===== Texto para análise =====

Faltavam as sobremesas, que foram escolhidas à vista após a chegada de uma bandeja repleta de copos (à laia de verrines) com mousses diversas e outras preparações compostas por camadas (3,70 euros/cada). O "leite-creme com chantilly e morangos", alojado por debaixo dos restantes parceiros, obviamente não vinha queimado, mas o insólito era o despropositado sabor a pudim instantâneo. O que salvou o epílogo foi uma excelente "panna cotta de frutos silvestres".

===== Registos listados =====

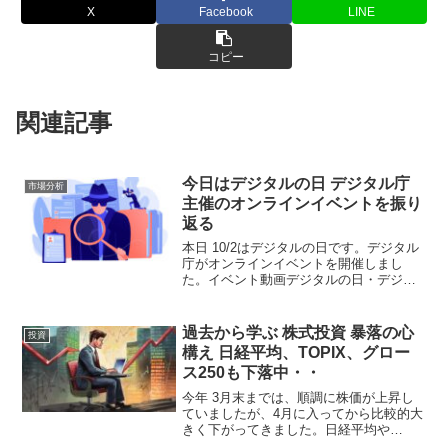
X
Facebook
LINE
コピー
関連記事
今日はデジタルの日 デジタル庁
市場分析
主催のオンラインイベントを振り
返る
本日 10/2はデジタルの日です。デジタル
庁がオンラインイベントを開催しまし
た。イベント動画デジタルの日・デジタ
ル月間とは？2021年に創設された、社会
全体でデジタルについて定期的に振り返
り、体験し、見直す機会として創設され
過去から学ぶ 株式投資 暴落の心
投資
た記念日です。官...
構え 日経平均、TOPIX、グロー
ス250も下落中・・
今年 3月末までは、順調に株価が上昇し
ていましたが、4月に入ってから比較的大
きく下がってきました。日経平均や
TOPIXは2月中旬レベルまで下げてます。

=====

[Tarefas]:
1. Apresente as linhas de todos os registos numa tabela Markdown com as colunas «Número» e «Linha do registo», pondo uma linha de texto em cada fila e omitindo as linhas em branco. Deixe as imagens de fora da resposta.
2. Escreva a continuação do texto sobre as sobremesas, começando logo a seguir à última frase apresentada.

[Respostas por tarefa]:
1.
| Número | Linha do registo |
|---|---|
| 1 | X |
| 2 | Facebook |
| 3 | LINE |
| 4 | コピー |
| 5 | 関連記事 |
| 6 | 今日はデジタルの日 デジタル庁 |
| 7 | 市場分析 |
| 8 | 主催のオンラインイベントを振り |
| 9 | 返る |
| 10 | 本日 10/2はデジタルの日です。デジタル |
| 11 | 庁がオンラインイベントを開催しまし |
| 12 | た。イベント動画デジタルの日・デジタ |
| 13 | ル月間とは？2021年に創設された、社会 |
| 14 | 全体でデジタルについて定期的に振り返 |
| 15 | り、体験し、見直す機会として創設され |
| 16 | 過去から学ぶ 株式投資 暴落の心 |
| 17 | 投資 |
| 18 | た記念日です。官... |
| 19 | 構え 日経平均、TOPIX、グロー |
| 20 | ス250も下落中・・ |
| 21 | 今年 3月末までは、順調に株価が上昇し |
| 22 | ていましたが、4月に入ってから比較的大 |
| 23 | きく下がってきました。日経平均や |
| 24 | TOPIXは2月中旬レベルまで下げてます。 |

2.
Este À Parte é um espaço bem imaginado, sendo provavelmente um dos restaurantes mais agradáveis e incomuns da cidade. É daqueles projectos em que o conceito e o ambiente têm mais peso na experiência do que a ementa, ou seja a parte comercial suplanta a vertente gastronómica, sem que no entanto se saia defraudado. A tentativa de agradar a diferentes públicos, visível numa lista que joga pelo seguro sem correr grandes riscos, deste belíssimo appart nas Avenidas Novas não o coloca assim tão "aparte" de outros restaurantes. Há momentos em que o essencial pode ser estar num local descontraído com os amigos e partilhar uma refeição sem grandes complicações. Se os "anfitriões" de serviço forem genuinamente acolhedores e a comida deixar boas recordações, melhor, mas por vezes isso é mais um elemento acessório e não o "prato principal" da noite. Uma casa grande, um ambiente fantástico, um serviço irrepreensível e uma cozinha memorável, são factores difíceis de conjugar no mesmo espaço. Quando se consegue, temos um verdadeiro caso à parte em que o essencial e o acessório dão lugar ao engenho e à arte.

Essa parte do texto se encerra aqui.